Injection Molding in the Medical Device Industry
The molding press has become the control center of the manufacturing cell, linking auxiliary equipment, material handling, and other equipment together in the machine controller. That has been a constant evolution since 1989.
Injection molding is commonly used to manufacture medical parts in large quantities with reliable consistency. Understanding all the variables of injection molding and their impact on successful processing is particularly important for medical device manufacturers, who require tight tolerances and unique performance requirements. Equipment design, material performance, process variables, and part design specifics all contribute to the performance quality of any injection-molded medical part.
Medical injection molders consumed just over 664 million lbs (310,000 tons) of resin in 2009 and rose to an estimation of 693.5 million lbs (350,000 tons) in 2010, as per Mastio & Company’s study.
Growth rates through 2012 averaged 4.4%, which is quite strong compared to most other businesses currently, but certainly not as robust as what was anticipated a few years ago.
The medical molding business is less susceptible to economic swings than most other industries. Despite the weak economic condition in 2009, molders have seen an uptick in their business.
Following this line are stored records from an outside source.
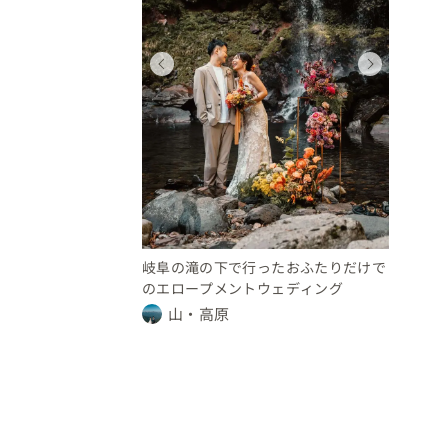
ィング
ウェディング
岐阜県
0 万円
10 〜 30 万円
岐阜の滝の下で行ったおふたりだけで
のエロープメントウェディング
山・高原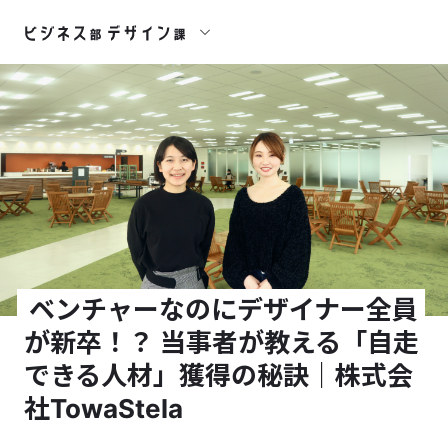
ベンチャーなのにデザイナー全員
が新卒！？ 当事者が教える「自走
できる人材」獲得の秘訣｜株式会
社TowaStela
However, medical molders are also feeling pressure from hospitals to lengthen the life of their products. Some hospitals spend as much as $1 million on heat testing, so one can produce parts that can withstand the myriad of sterilization procedures used throughout the world.
Medical Injection Molding (MIM) is more than a plastics process. The medical molding process goes well beyond a machine, mold and material. Important factors of MIM are quality control capabilities and operational controls. Quality system compliance is one of the foremost requirements for medical molding. Many molders are using some version of the ISO quality system.
Medical OEMs are looking for total solutions from their molding partners in areas such as part and tool design, prototyping, and part qualifications/validations, among other things (which Eastek International can most definitely do). Some molders are investing more resources into research and product development, believing that new products will define the future of the medical supply business.
Competition is becoming stiffer as more international molders enter the market. The FDA regulations and rigorous product approval processes put in place by OEMs make this a difficult market to enter. Reluctance on part of the OEM to switch once a molder has been approved because of the red tape involved also acts as an entry barrier. MIMs tend to be highly automated and equipped with clean rooms and controlled processing environments. Resins utilized are chosen because they meet FDA standards for clarity, durability, purity, and strength. (For some applications, resins must be able to withstand gamma radiation or other sterilization processes without changes in color, dimensions, or physical characteristics.)
Some Factor Affecting MIM Market
Some other factors that have affected the market of medical injection molded products are:
- Pressure on pricing
- Mergers in medical device industry (OEM)
- Increasing length of life by hospitals due to reduce cost of incineration of used products
- Higher needs for better sterilization resistance
- Stiffer competition from international market
Some Facts on Medical Device Molding
Medical Device Molding is a significant portion of the total medical device market. With a population over 300 million, the USA is the third largest country in the world, behind China and India.
By 2018, the forecast is that revenues will reach $1.45 billion, fueled by a compound annual growth rate of 5.2%.
Medical technology applications place high demands on injection molding machines and the production line. Top performance can only be achieved with sophisticated technology and detailed process know-how.
- Several factors are driving the global plastics medical market including:
- Improved sterilization techniques,
- A shift towards disposable device’
- The development of enhanced plastic materials.
- The characteristics of today’s materials:
- Chemical Resistance
- Light Weight
- Design Flexibility
All of which make plastics an ideal choice for medical applications.